Van alle Nijmeegse huishoudens (exclusief studenten) heeft 18%, 12.800 huishoudens, een inkomen tot maximaal 110% van het sociaal minimum, waarbij het sociaal minimum vergelijkbaar is met bijstandsniveau.
| 1-1-2015 |
|
---|---|---|
| aantal | als % doelpopulatie |
huishoudens | 12800 | 17,7% |
personen | 20000 | 13,9% |
minderjarige kinderen | 4000 | 14,6% |
alleenstaand | 8610 | 27,3% |
stel | 1240 | 6,6% |
1-ouder | 1870 | 35,2% |
2-ouder | 910 | 5,9% |
overig | 130 | 11,5% |
tot 25 | 600 | 35,8% |
25-45 | 4300 | 16,2% |
45-65 | 4800 | 17,8% |
65+ | 3100 | 18,1% |
Figuur: Aantal huishoudens (exclusief studenten) en personen met een inkomen tot 110% van het sociaal minimum, 1-1-2015. Bron: RIO 2014.
Onder 1-oudergezinnen is het aandeel met zo'n laag inkomen het grootst: meer dan een derde van deze huishoudens zit onder de 110% grens. In absolute cijfers zijn het vooral alleenstaanden die de samenstelling van deze inkomensgroep bepalen: meer dan 8000 huishoudens. Ook relatief zijn er onder de alleenstaanden veel met een laag inkomen: meer dan een kwart.
Naar leeftijd bekeken valt op dat het aandeel lage inkomens bij jongeren hoog is. Omdat er echter maar weinig niet-studentenhuishoudens onder 25 jaar zijn is het absolute aantal niet zo hoog (600). In de andere leeftijdsgroepen ontlopen de percentages die een laag inkomen hebben elkaar niet veel.

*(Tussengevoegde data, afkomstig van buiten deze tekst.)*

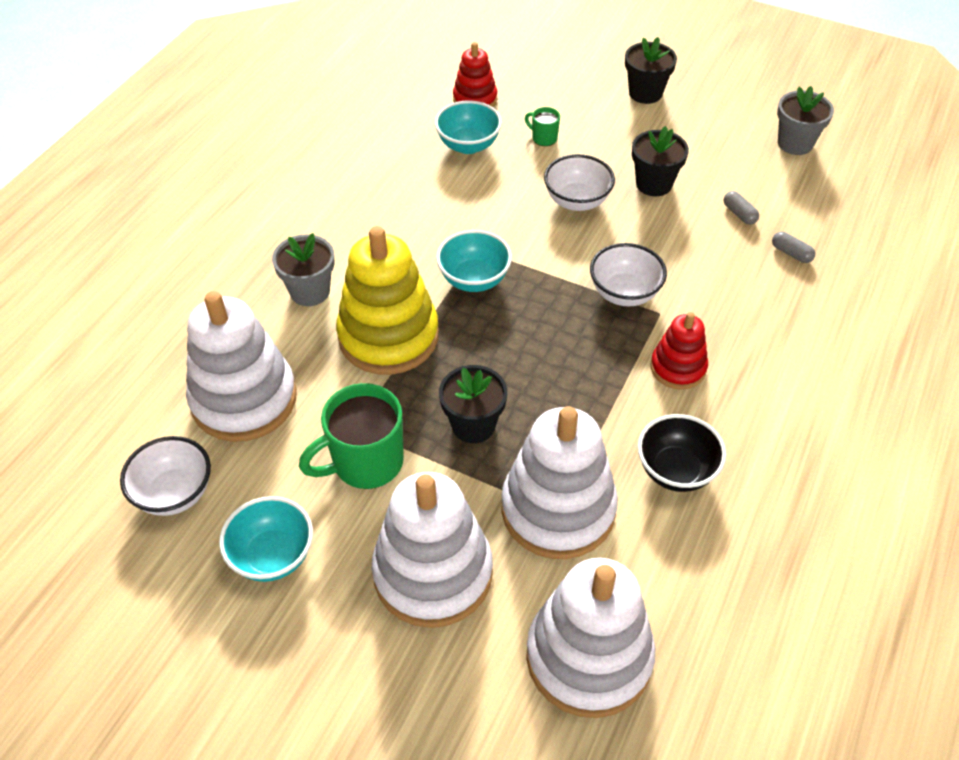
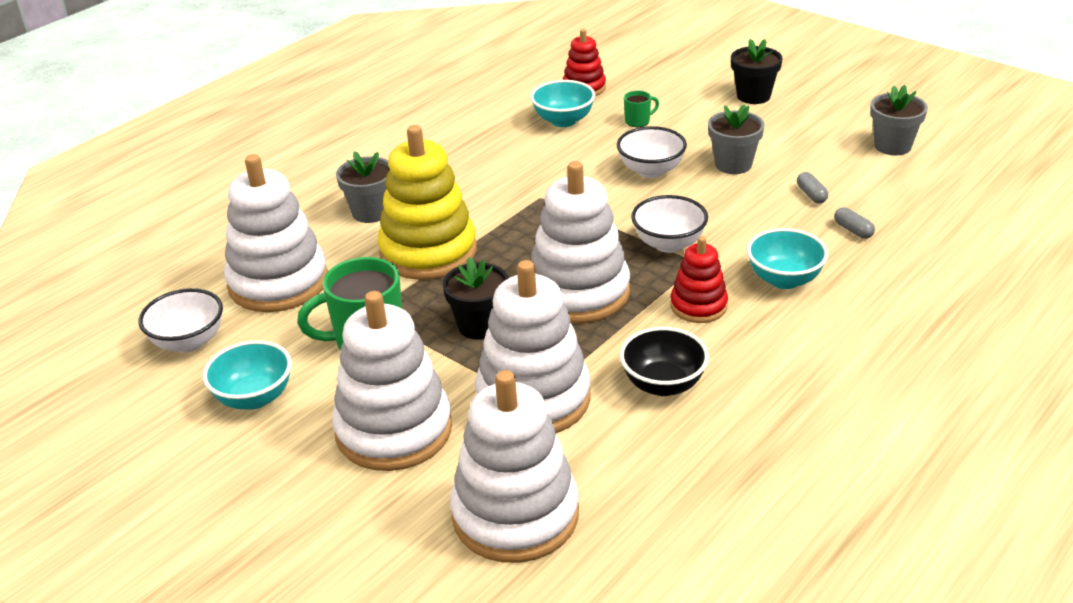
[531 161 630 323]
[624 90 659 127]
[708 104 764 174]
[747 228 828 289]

Van wijk tot wijk zijn er in Nijmegen flinke inkomensverschillen. In Hazenkamp is het aandeel inkomens tot 110% het laagst, 5%. Maar ook in de wijken Hunnerberg, Heyendaal, Oosterhout en Lent heeft minder dan 10% zo'n inkomen. Daartegenover staan wijken waar 20 tot 30% van de huishoudens zo'n laag inkomen heeft: vooral in Dukenburg, Nijmegen-West en Hatert.

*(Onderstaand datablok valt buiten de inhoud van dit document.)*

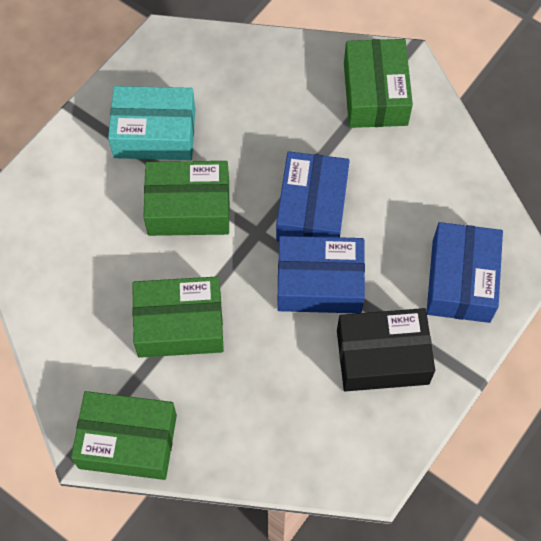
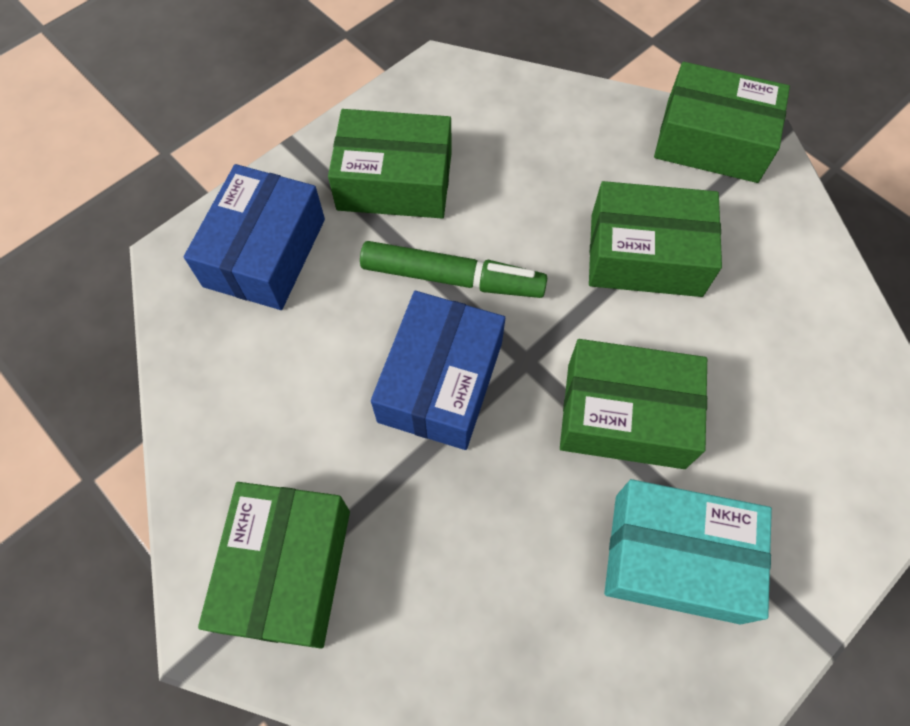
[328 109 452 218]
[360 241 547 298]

Figuur Aandeel huishoudens (excl. studenten) met inkomen tot 110% sociaal minimum. Bron: RIO 2014.
Nijmegenaren zijn in 2017 positiever over hun financiële situatie
In de Burgerpeiling 2017 hebben de inwoners van Nijmegen aangegeven hoe zij hun inkomen ervaren: vinden ze het hoog of laag, is hun financiële situatie goed of slecht?

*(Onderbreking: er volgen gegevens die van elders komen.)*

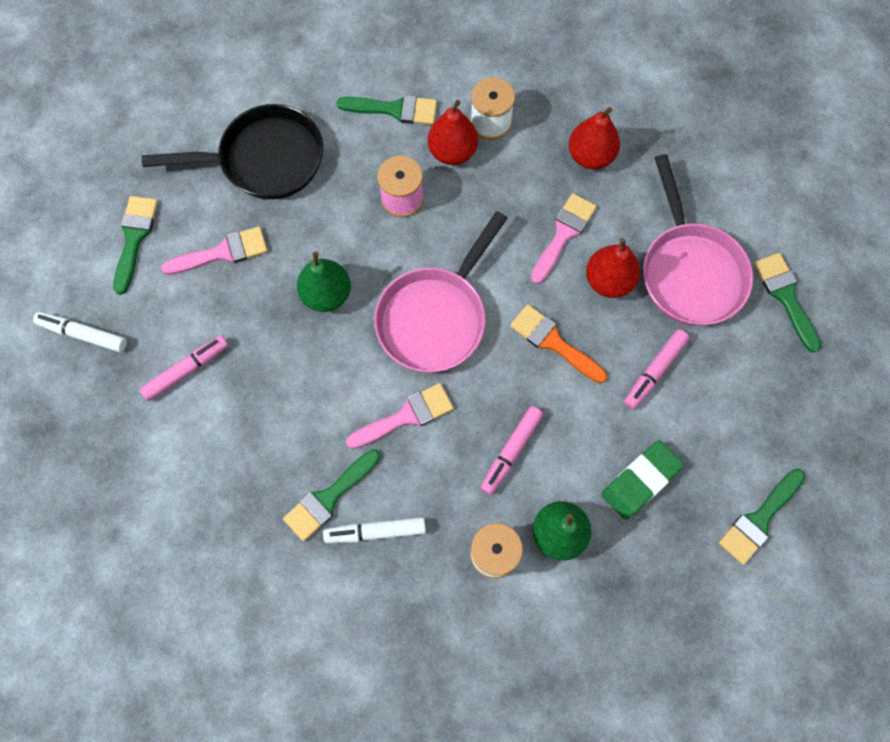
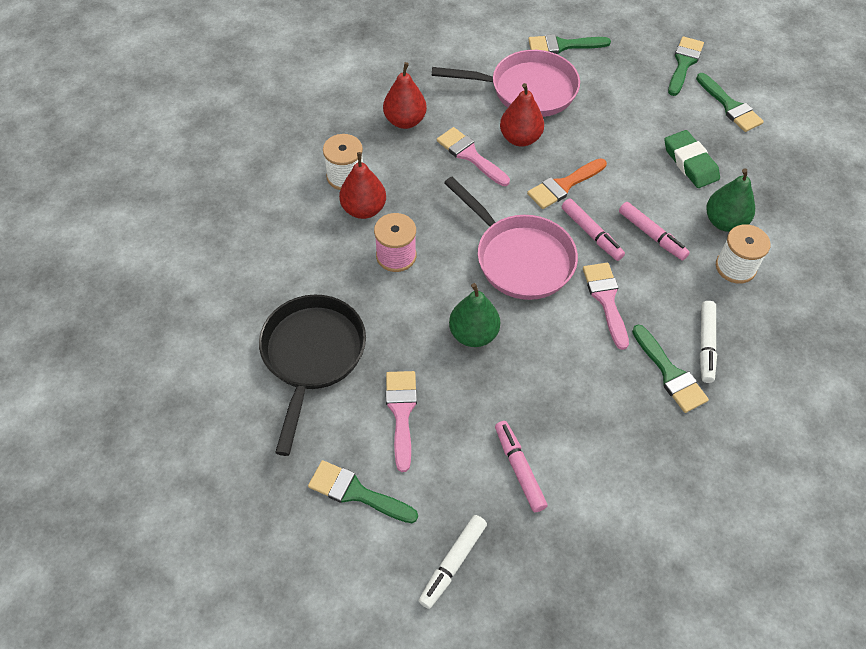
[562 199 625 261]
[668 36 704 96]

Figuur: Waardering financiële situatie door Nijmeegse huishoudens, naar zelf getypeerde inkomensklasse. Bron: Burgerpeiling 2017.
In totaal vindt 7% van de ruim 70.000 Nijmeegse zelfstandig huishoudens dat hun financiële situatie slecht is. Dat gebeurt natuurlijk vooral bij huishoudens die een laag inkomen hebben. Zo'n 20.000 van de huishoudens vindt zichzelf tot de lagere inkomensgroepen behoren. Voor 20% van hen geldt dat zij hun financiële situatie als "slecht" typeren. De rest, zo'n 16.000 huishoudens, kan zich ondanks het lage inkomen redelijk tot goed redden. Onder huishoudens met een gemiddeld inkomen is er nog een kleine groep die zegt in een slechte financiële situatie te verkeren.
De laatste jaren zijn de Nijmeegse huishoudens steeds positiever over hun financiële situatie gaan oordelen. In 2013, nog volop in de crisis, vond bijna 40% van de huishoudens dat hun financiële situatie er de twee voorgaande jaren op achteruitgegaan was. Dat aandeel is flink gezakt: via een kwart in 2015 naar 20% in 2017. Bovendien is in 2017 de groep die zegt erop vooruit te zijn gegaan groter dan de groep die een inkomensverslechtering ervaart. Ook het aandeel huishoudens dat vindt dat hun financiële situatie slecht is (in 2017 7%) is de laatste jaren gedaald, van 11% in 2013 en 9% in 2015.
Figuur: Beoordeling financiële situatie Bron: Burgerpeiling 2013-2017.